* Extrait fourni *
:::
Il y a quelque chose de plus effrayant encore, c’est la confiance presque naïve avec laquelle on croit pouvoir bouleverser toutes les conditions historiques, économiques, morales d’un grand pays. Est-ce bien sérieusement qu’on se figure en avoir fini avec toutes les révolutions en se tenant à distance de Paris ? Assurément rien n’est plus juste, rien n’est plus politique que de ne point vouloir qu’un peuple tout entier soit à la merci des caprices tumultueux de sa capitale, qu’il reste exposé à recevoir périodiquement des révolutions par le télégraphe. Si ce n’est que cela, il suffit qu’on prenne quelques précautions et qu’il y ait un gouvernement, car enfin quelle est la révolution qui a réussi, même à Paris, lorsqu’il y avait un gouvernement décidé à se défendre ? Qu’on adopte, comme en Angleterre, des mesures pour mettre les assemblées à l’abri des assauts de la multitude ; qu’on neutralise la prépondérance de Paris par le développement de l’esprit politique en province ; qu’on vote, si l’on veut, cette proposition de M. de Tréveneuc qui veut que, dans le cas d’une dissolution violente de l’assemblée, les conseils des départemens prennent aussitôt la direction des affaires. Au-delà, on cède à un effarement tout provincial et presque ridicule. En découronnant Paris, c’est la France elle-même qu’on atteint plus qu’on ne le croit. Paris souffrira sans nul doute, la France tout entière en ressentira le contre-coup, parce que Paris n’est pas seulement la capitale politique ; c’est la capitale économique, financière, intellectuelle, c’est le foyer vivace de cette sociabilité française qui a illuminé le monde, qui se répand partout. Le gouvernement n’était point à Paris autrefois, dit-on ; effectivement c’était ainsi autrefois, cela ne doit plus être ainsi aujourd’hui, parce que tout a changé dans notre organisation politique comme dans nos mœurs, et ce qu’on tenterait par un déplacement si violent et si brusque de toute notre vie publique, ce serait tout simplement une révolution en arrière.
:::
* Données extraites *
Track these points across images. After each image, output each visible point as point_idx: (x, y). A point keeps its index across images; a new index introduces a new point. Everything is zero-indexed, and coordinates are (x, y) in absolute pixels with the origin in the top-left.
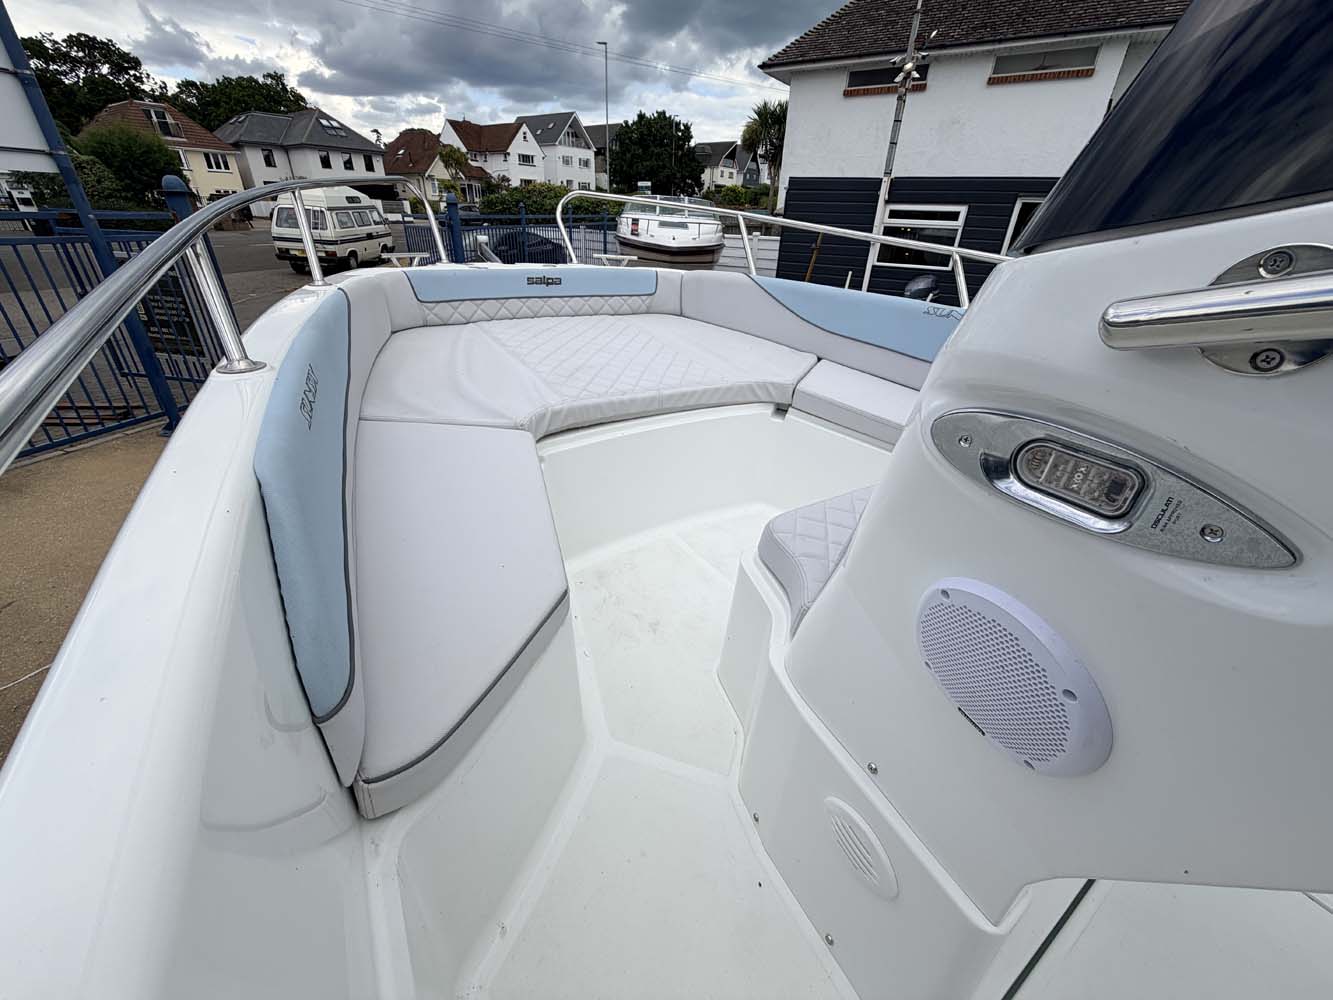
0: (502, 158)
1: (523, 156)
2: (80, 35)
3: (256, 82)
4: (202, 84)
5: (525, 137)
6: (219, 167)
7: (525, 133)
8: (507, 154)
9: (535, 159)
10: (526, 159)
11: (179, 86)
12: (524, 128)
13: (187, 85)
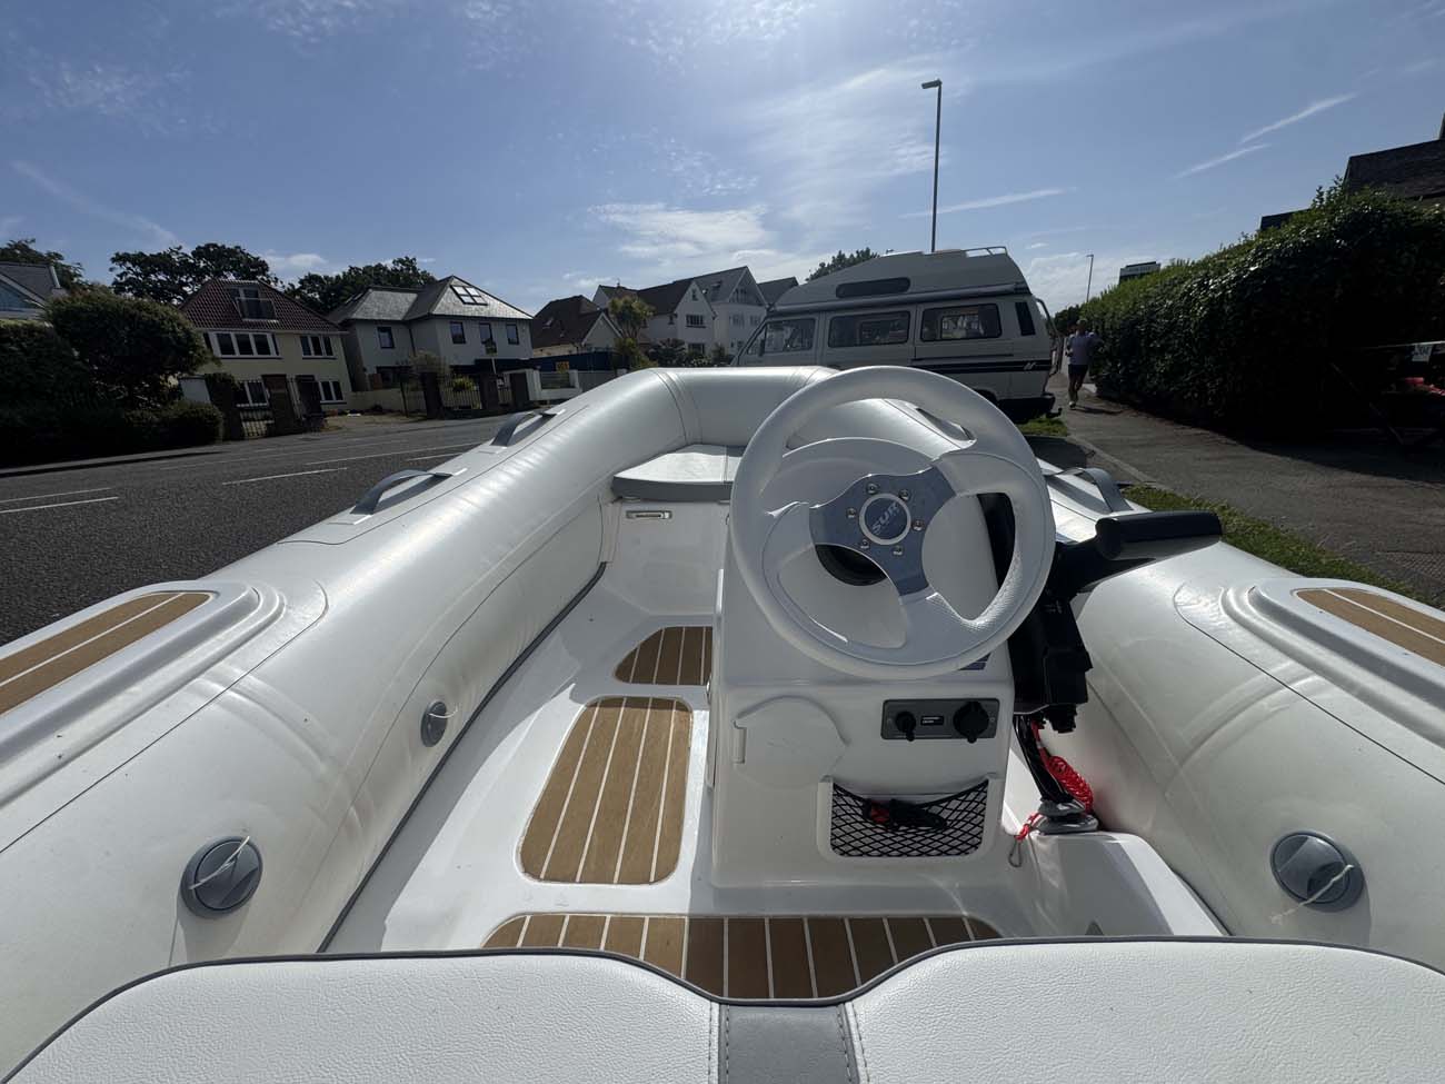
0: (668, 319)
1: (691, 317)
2: (208, 246)
3: (385, 268)
4: (326, 278)
5: (694, 296)
6: (318, 352)
7: (694, 291)
8: (673, 316)
9: (705, 321)
10: (695, 321)
11: (301, 282)
12: (694, 286)
13: (311, 280)
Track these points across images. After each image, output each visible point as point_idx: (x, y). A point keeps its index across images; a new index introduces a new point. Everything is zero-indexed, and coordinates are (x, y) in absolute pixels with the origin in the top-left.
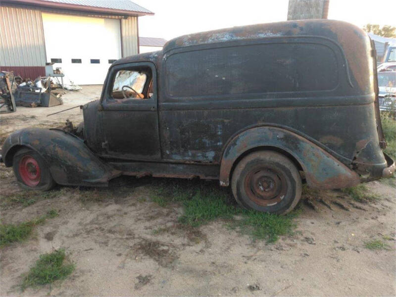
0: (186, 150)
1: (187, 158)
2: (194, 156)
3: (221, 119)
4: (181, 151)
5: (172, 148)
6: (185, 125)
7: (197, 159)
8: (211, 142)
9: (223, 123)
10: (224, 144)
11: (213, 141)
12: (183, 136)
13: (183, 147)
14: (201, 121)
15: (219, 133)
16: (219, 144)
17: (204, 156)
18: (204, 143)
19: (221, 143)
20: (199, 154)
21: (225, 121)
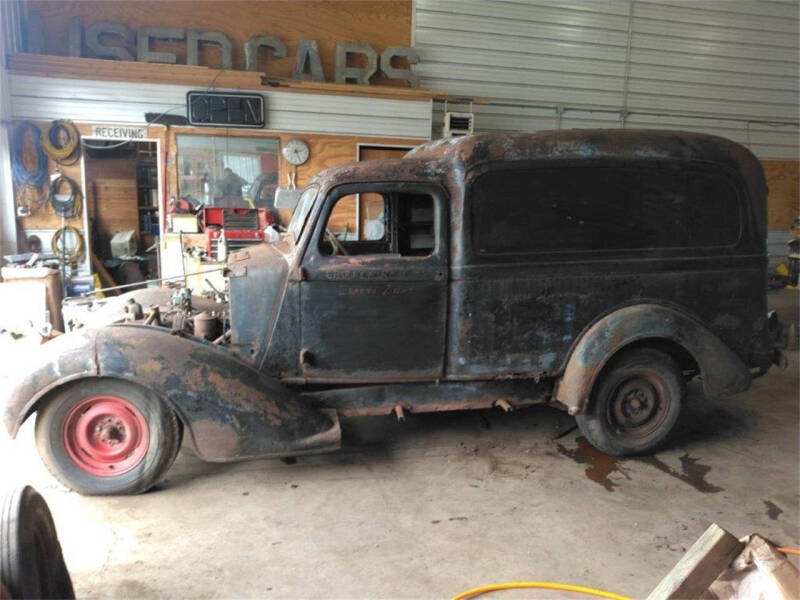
0: (501, 355)
1: (501, 369)
2: (514, 363)
3: (574, 294)
4: (491, 357)
5: (473, 352)
6: (505, 307)
7: (519, 369)
8: (552, 337)
9: (577, 301)
10: (574, 339)
11: (556, 335)
12: (501, 328)
13: (495, 349)
14: (539, 298)
15: (569, 319)
16: (565, 338)
17: (535, 363)
18: (540, 339)
19: (570, 337)
20: (526, 360)
21: (581, 297)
:::
* Travail demandé *
Répondez aux questions suivantes d'après l'extrait fourni.
(a) Quel pays est cité comme modèle pour les mesures qui mettent les assemblées à l'abri des assauts de la multitude ?
(b) Selon la proposition de M. de Tréveneuc, qui prendrait aussitôt la direction des affaires en cas de dissolution violente de l'assemblée ?
(c) Par quels mots le texte désigne-t-il, dans sa dernière phrase, le déplacement violent et brusque de toute la vie publique ?

* Résultat *
(a) L'Angleterre.
(b) Les conseils des départemens.
(c) « une révolution en arrière ».